Dickens sobrevivió a una infancia pródiga en despojos para convertirse poco a poco en un narrador de tiempo completo. Cada trabajo que ejerció durante los próximos quince años, sirvieron de estructura al escritor: fue taquígrafo de tribunales, cronista de noticias políticas y editor de turismo. Hasta que entre los meses de abril y noviembre de 1837, publicó por entregas Los papeles póstumos del Club Pickwick, su primera novela y su primer gran éxito.
El atrevido autodidacta, surgido de la más sórdida pobreza, en poco tiempo iba a convertirse en algo así como “la voz de los pobres”. Los académicos no le perdonaron el éxito y nunca dejaron de fustigarlo. Pero Dickens había vencido, antes que las críticas acerca de su falta de “formación idónea” pudieran hacerle algún daño. Con su segunda novela Oliver Twist (1837-1838), alcanzó un lugar junto a los inmortales, e incluso su propia época lo advirtió.

“El sueño de Dickens”. Obra de Robert Williams Buss, pintada en 1875 y
donada por el nieto del artista en 1931. Imagen digital del Museo Dickens.

---+---

*Repasa lo leído:*
(1) ¿Cómo se dice en inglés esta oración del texto sobre Dickens: «Los académicos no le perdonaron el éxito y nunca dejaron de fustigarlo.»?
(2) Escribe lo que sigue en el texto sobre Dickens, a partir del punto en que se detiene.
El material procede de otra fuente.

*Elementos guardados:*
---+---

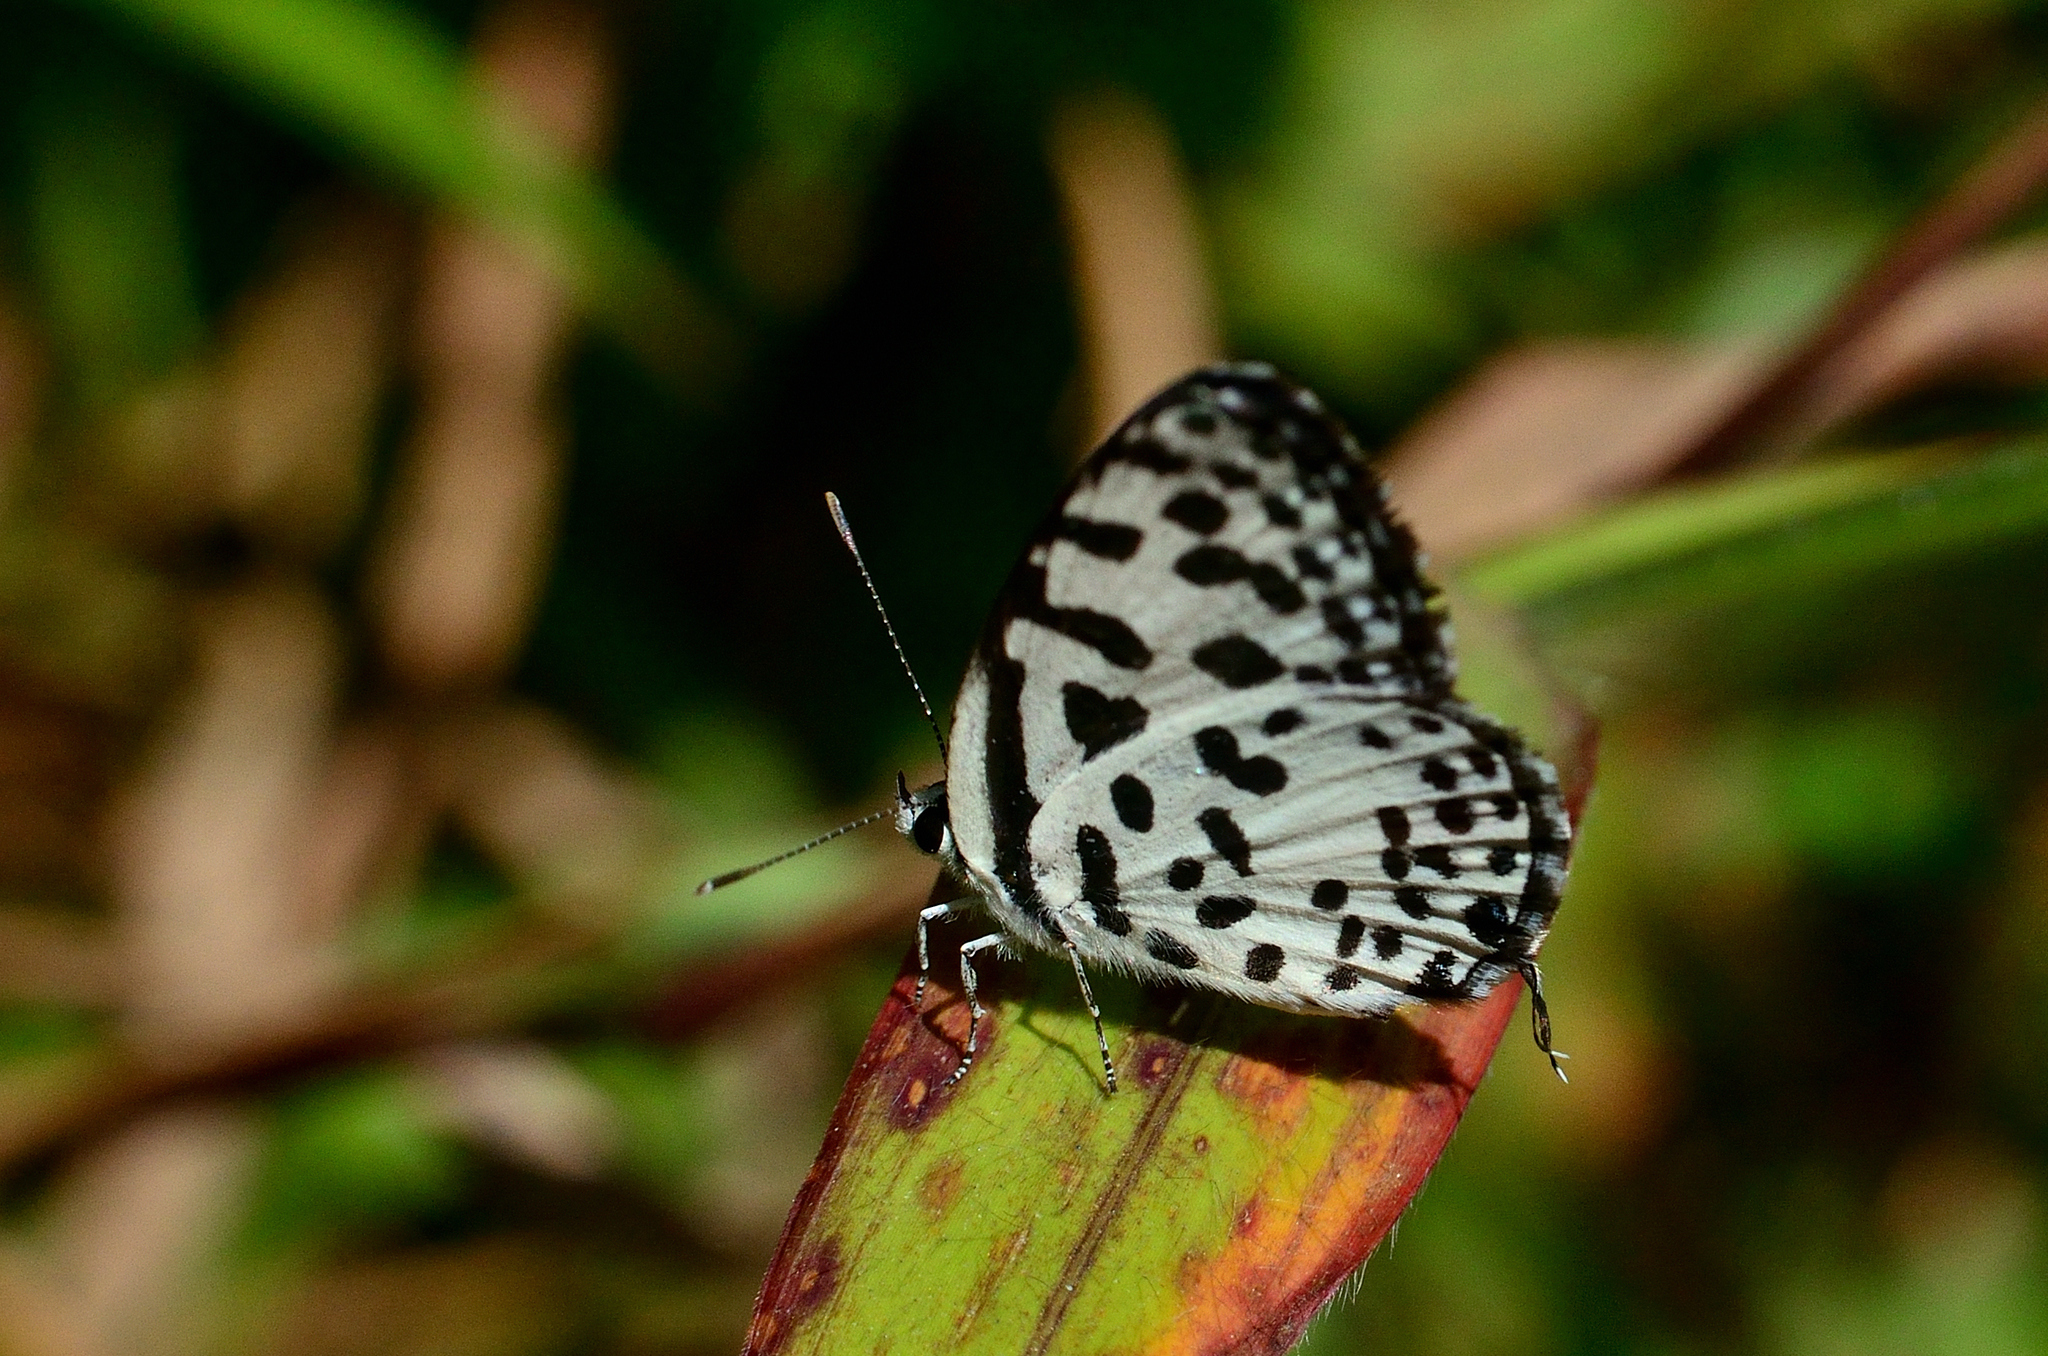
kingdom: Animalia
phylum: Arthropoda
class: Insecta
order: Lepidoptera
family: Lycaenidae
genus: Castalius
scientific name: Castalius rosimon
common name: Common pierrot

---+---

*Clave de respuestas:*
(1) The academics never forgave him his success and never stopped lashing out at him.

(2)
Dickens venció por una serie de factores tan elementales como perfectamente sincronizados. Los personajes de Dickens fueron extraídos limpiamente por su memoria, de la infancia que compartió con ellos. Con sus pobrísimas vidas atravesadas por enormes injusticias y también con sus enormes sueños y esperanzas, capaces de cambiarlo todo.
Los ilustres críticos de Dickens no soportaban la idea de que la mera bondad, el idealismo y las buenas acciones de sus personajes, bastaran para hacerlos inmunes a la corrupción (Oliver Twist); o que el lenguaje pudiese tener esos matices tan diversos y alejados de los salones de la gente correcta, más parecido a lo que se escuchaba en las tabernas, los burdeles y las propias calles (Los papeles póstumos del Club Pickwick); o que varios espíritus de la Navidad doblegaran el duro y amargo corazón de Ebenezer Scrooge, hasta convertirlo en una mejor persona (Cuento de Navidad), por ejemplo.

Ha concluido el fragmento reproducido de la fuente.